Noch einmal hörte man sich die Geschichte des SS-Sturmmannes Seyfried an, ohne eine Miene zu verziehen.
„Ich hatte es satt … es ist doch alles sinnlos“, erklärte Seyfried immer wieder.
„Und wie viele von unseren Leuten haben Sie umgebracht, bevor Sie einsahen, daß alles sinnlos ist?“ fragte der verhörende Captain.
„Keinen Menschen“, beteuerte der blonde Seyfried.
„Es ist ohnedies egal“, erwiderte der Captain. „Sie stehen nicht unter der Haager Konvention. Das mußten Sie ja wissen, als Sie unsere Uniform anzogen.“
In einem kalten Keller irgendwo in Belgien erfuhr Seyfried am Heiligen Abend von einem mitleidigen Posten, daß die Ardennenoffensive längst zusammengebrochen war.
Es ist alles so sinnlos, dachte Seyfried noch einmal. Am zweiten Weihnachtsfeiertag wurde er erschossen. Die amerikanische Division verlegte ihre Stellung sowieso nach vorne, und es bestand kein Grund, ihn noch weiter mit herumzuschleppen.
Haubold hatte es am besten von allen Fallschirmspringern, die zusammen mit Werner Eckstadt abgesetzt worden waren. Er hatte in der Nacht zum 17. Dezember einen wunderbaren Landeplatz gefunden. Ein freies Feld. Aber der Wind war zu stark, und Haubold glitt beim Aufprall aus. Er kam nicht mehr dazu, seinen Fallschirm zu überlaufen. Die aufgeblasene Seide zog ihn in einem Höllentempo quer über das ganze Feld. Haubold hatte den Kopf nach unten, die Beine in der Höhe. Sein Schädel schlug gegen Steine und Wurzeln.
Ein Koppelzaun trennte ihm den Kopf wie mit dem Rasiermesser vom Rumpf.
Belgische Bauern fanden ihn und beerdigten ihn mit allen Ehren als einen der Befreier, auf die sie seit Jahren gewartet hatten. Ais sie später der amerikanischen Armee das Grab nannten, konnten sie den Fall nicht mehr genau rekonstruieren.
Und so wurde Haubold in die Liste der unbekannten amerikanischen Soldaten aufgenommen. Und amerikanische Mütter weinen um ihn an den Ehrenmälern, die es dafür gibt …
Werner Eckstadt hockte in dem Panzer auf dem Platz, den ihm Obersturmführer Klausen zugewiesen hatte. Sein Sitz war miserabel. Die heißen Kartuschen mußten ihm unweigerlich ins Kreuz fliegen, falls der Panzer schoß. Außerdem mußte er sich klein machen. Vom ständigen Bücken verkrampfte sich sein Rücken.

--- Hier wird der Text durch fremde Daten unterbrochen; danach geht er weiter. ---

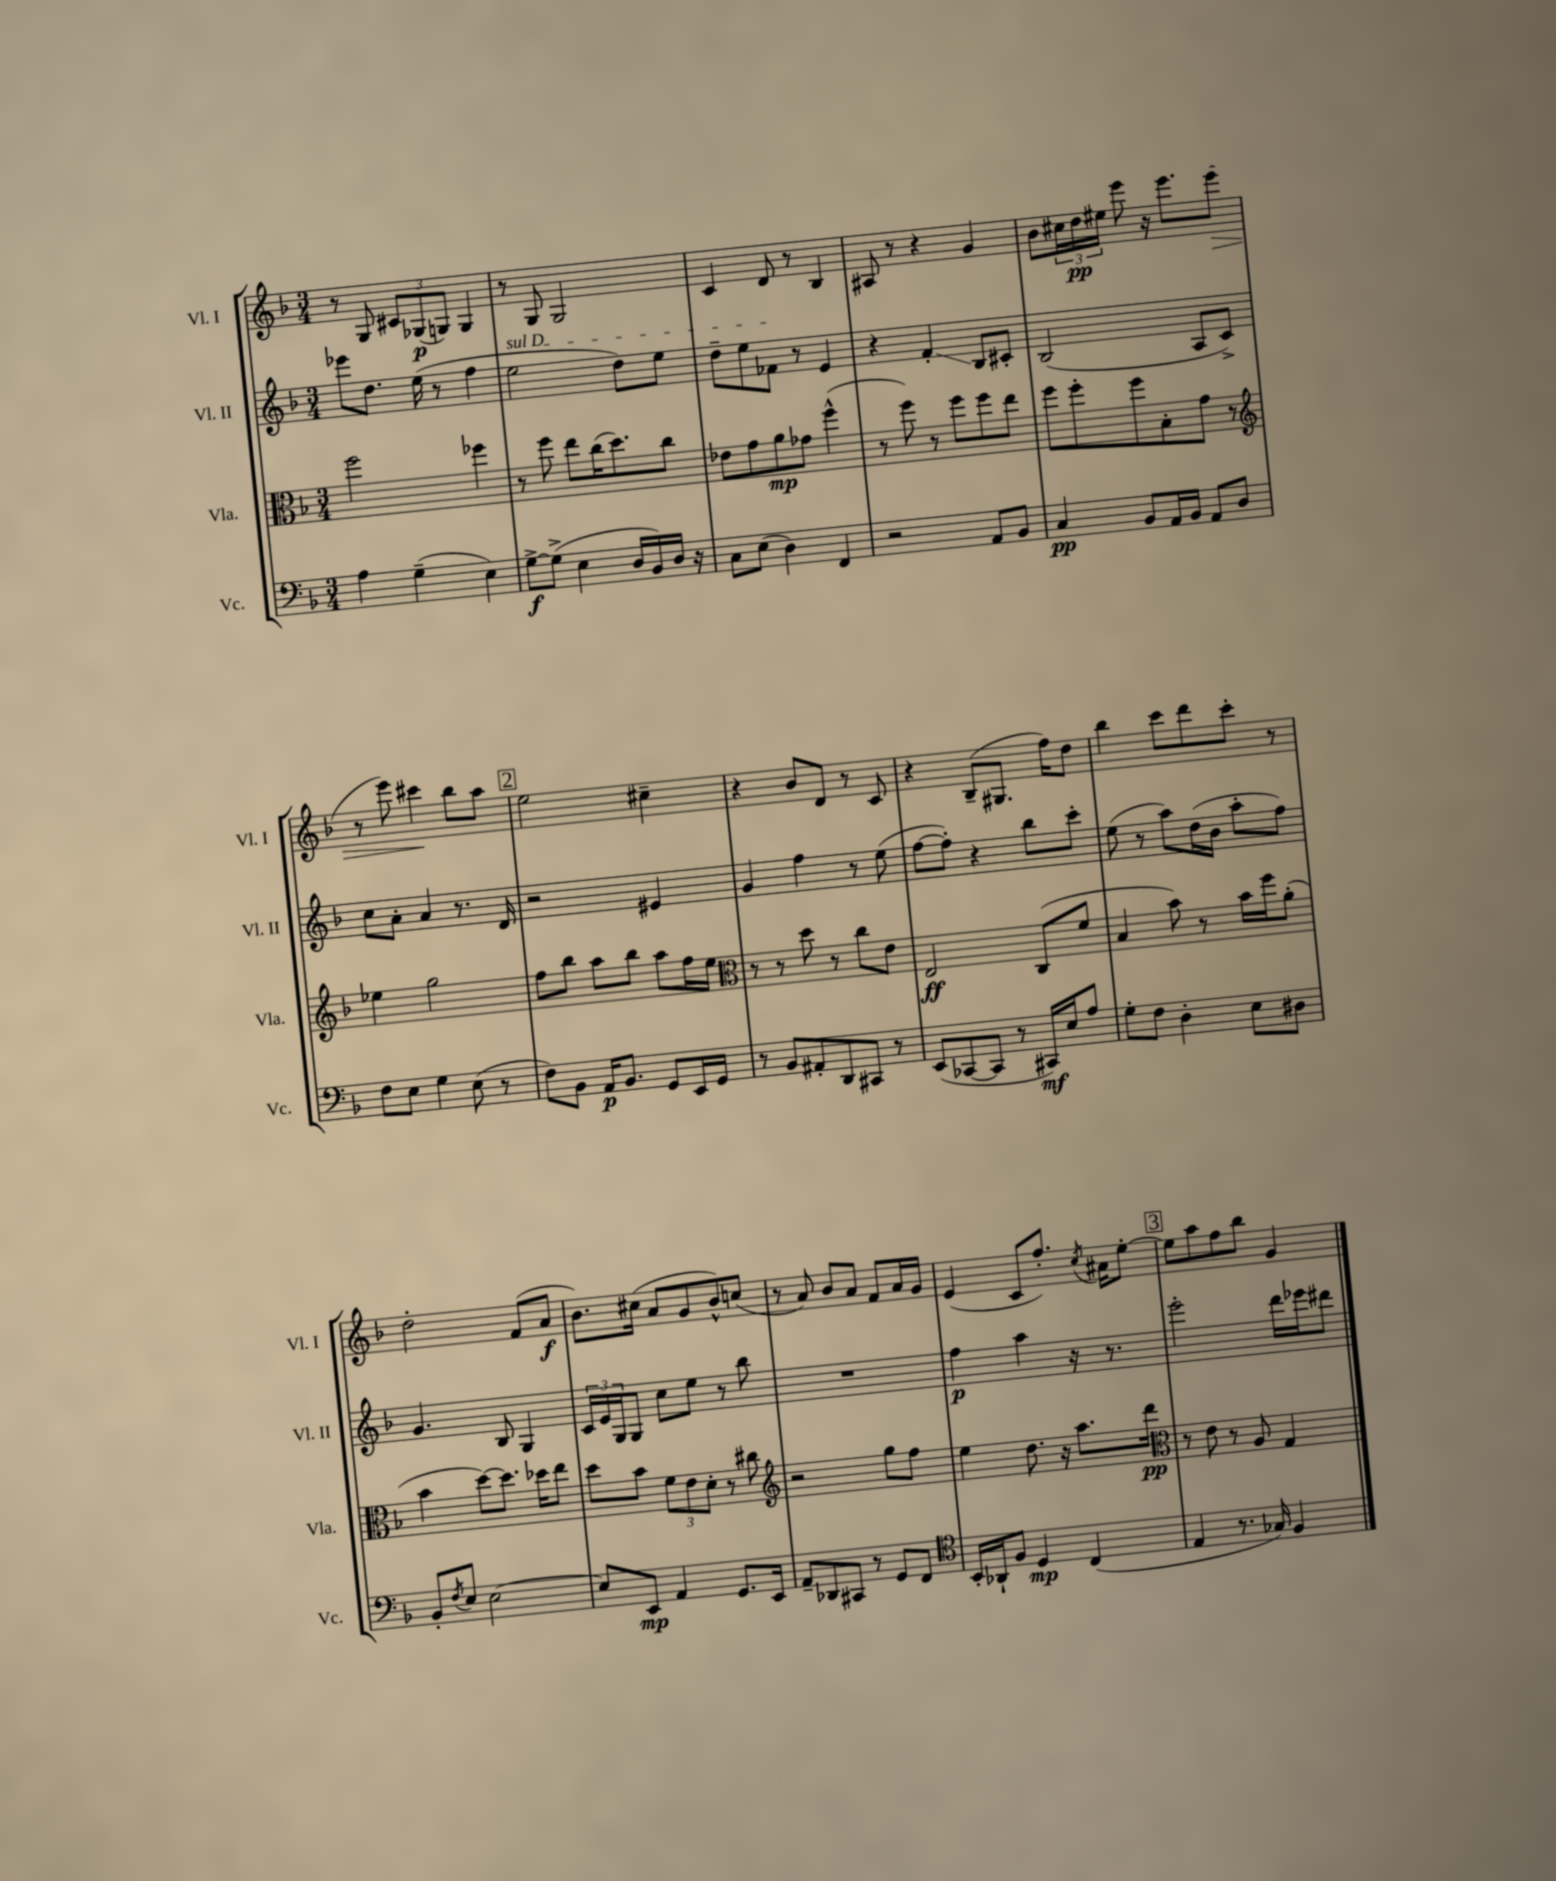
<<
\new StaffGroup <<
\new Staff = "s0" \with { instrumentName = "Vl. I" shortInstrumentName = "Vl. I" } {
    \clef treble \key f \major \numericTimeSignature \time 3/4
    r8 g8 \tuplet 3/2 { cis'8 ges8\p( g8) } g4 |
    r8 g8 g2 |
    c'4 d'8 r8 bes4 |
    ais8 r8 r4 g'4 |
    bes'8 \tuplet 3/2 { cis''16 d''16\pp eis''16 } e'''8 r16 e'''8. e'''8\>( |
    r8 e'''8) cis'''4\! bes''8 a''8 |
    \mark \markup { \box "2" } e''2 cis''4-- |
    r4 bes'8 d'8 r8 c'8 |
    r4 bes8--( gis8. f''16) d''8 |
    bes''4 c'''8 d'''8 c'''8-. r8 |
    d''2-. f'8( a'8\f |
    bes'8.) cis''16( a'8 g'8 bes'8-^) c''8( |
    r8 a'8) bes'8 a'8 f'8 a'16 g'16 |
    e'4( c'8 f''8.-.) \acciaccatura { c''8 } ais'16 e''8~-. |
    \mark \markup { \box "3" } e''8 a''8 f''8 bes''8 g'4 \bar "|." |
}
\new Staff = "s1" \with { instrumentName = "Vl. II" shortInstrumentName = "Vl. II" } {
    \clef treble \key f \major \numericTimeSignature \time 3/4
    ees'''8 d''8. e''16( r8 f''4 |
    \once \override TextSpanner.bound-details.left.text = \markup { \italic "sul D" } e''2\startTextSpan d''8) e''8 |
    d''8-- e''8 fes'8\stopTextSpan r8 e'4 |
    r4 f'4-.\glissando bes8 cis'8-. |
    bes2( a8 c'8->) |
    c''8 a'8-. a'4 r8. d'16 |
    \mark \markup { \box "2" } r2 eis'4 |
    g'4 f''4 r8 e''8( |
    f''8~ f''8-.) r4 bes''8 c'''8-. |
    e''8( r8 a''8) d''16( bes'16 a''8-. f''8) |
    g'4. bes8 g4 |
    \tuplet 3/2 { c'16 e'16 g16 } g8 c''8 e''8 r8 bes''8 |
    R2. |
    f''4\p a''4 r16 r8. |
    \mark \markup { \box "3" } e'''2-. d'''16 ees'''16 dis'''8 \bar "|." |
}
\new Staff = "s2" \with { instrumentName = "Vla." shortInstrumentName = "Vla." } {
    \clef alto \key f \major \numericTimeSignature \time 3/4
    f''2 fes''4 |
    r8 f''8 e''8 c''16( d''8.) c''8 |
    ees'8 g'8 a'8\mp ges'8 f''4-^( |
    r8 f''8) r8 f''8 f''8 e''8 |
    f''8 f''8-. f''8 bes8-. g'8 r8 |
    \clef treble ees''4 g''2 |
    \mark \markup { \box "2" } f''8 bes''8 a''8 bes''8 a''8 f''16 e''16 |
    \clef alto r8 r8 d''8 r8 c''8 e'8 |
    e2\ff c8( f'8 |
    bes4 bes'8) r8 bes'16 f''16 a'8-.( |
    bes'4 d''8~) d''8. des''16 e''8 |
    d''8 bes'8 \tuplet 3/2 { f'8 e'8 d'8-. } r8 cis''8 |
    \clef treble r2 g''8 f''8 |
    e''4 d''8. r16 a''8. d'''16\pp |
    \mark \markup { \box "3" } \clef alto r8 e'8 r8 a8 g4 \bar "|." |
}
\new Staff = "s3" \with { instrumentName = "Vc." shortInstrumentName = "Vc." } {
    \clef bass \key f \major \numericTimeSignature \time 3/4
    a4 g4--( e4) |
    g8~->\f g8->( e4 d16 bes,16) d16 r16 |
    c8 e8( d4) f,4 |
    r2 a,8 bes,8 |
    c4\pp bes,8 a,16 bes,16 a,8 d8 |
    f8 e8 g4 e8( r8 |
    \mark \markup { \box "2" } f8) bes,8 a,16\p bes,8. g,8 e,16 g,16 |
    r8 bes,8 ais,8-. d,8 cis,8 r8 |
    e,8( ces,8~ ces,8 r8 cis,16\mf) e16 a8 |
    g8-. f8 d4-. e8 dis8 |
    bes,8-. \acciaccatura { f8 } e8 e2~ |
    e8 e,8\mp a,4 g,8. e,16 |
    a,8-- des,8 cis,8 r8 g,8 f,8 |
    \clef tenor bes,16-. aes,16-! f8 d4\mp c4( |
    \mark \markup { \box "3" } e4 r8. ges16) f4 \bar "|." |
}
>>
>>
\layout { \context { \Score \remove "Bar_number_engraver" } }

Zum Glück fuhren sie nicht über Felder, sondern auf einer Straße. Das merkte Werner an der Erschütterung. Kein Mann der Panzerbesatzung wußte, daß es genau die gleiche Straße war, auf der Obersturmführer Friedberg und Unterscharführer Roettger in der Uniform des Feindes vor Stunden entlanggetippelt waren.
„Wenn’s jetzt nicht bald was gibt, Obersturmführer“, sagte der Fahrer Saalbeck, „dann sehen wir sauber aus.“ Er meinte Sprit für den Panzer, denn die Nadel des Brennstoffanzeigers zitterte knapp bei der Hundertlitermarke.
„Wird schon“, erwiderte der Obersturmführer.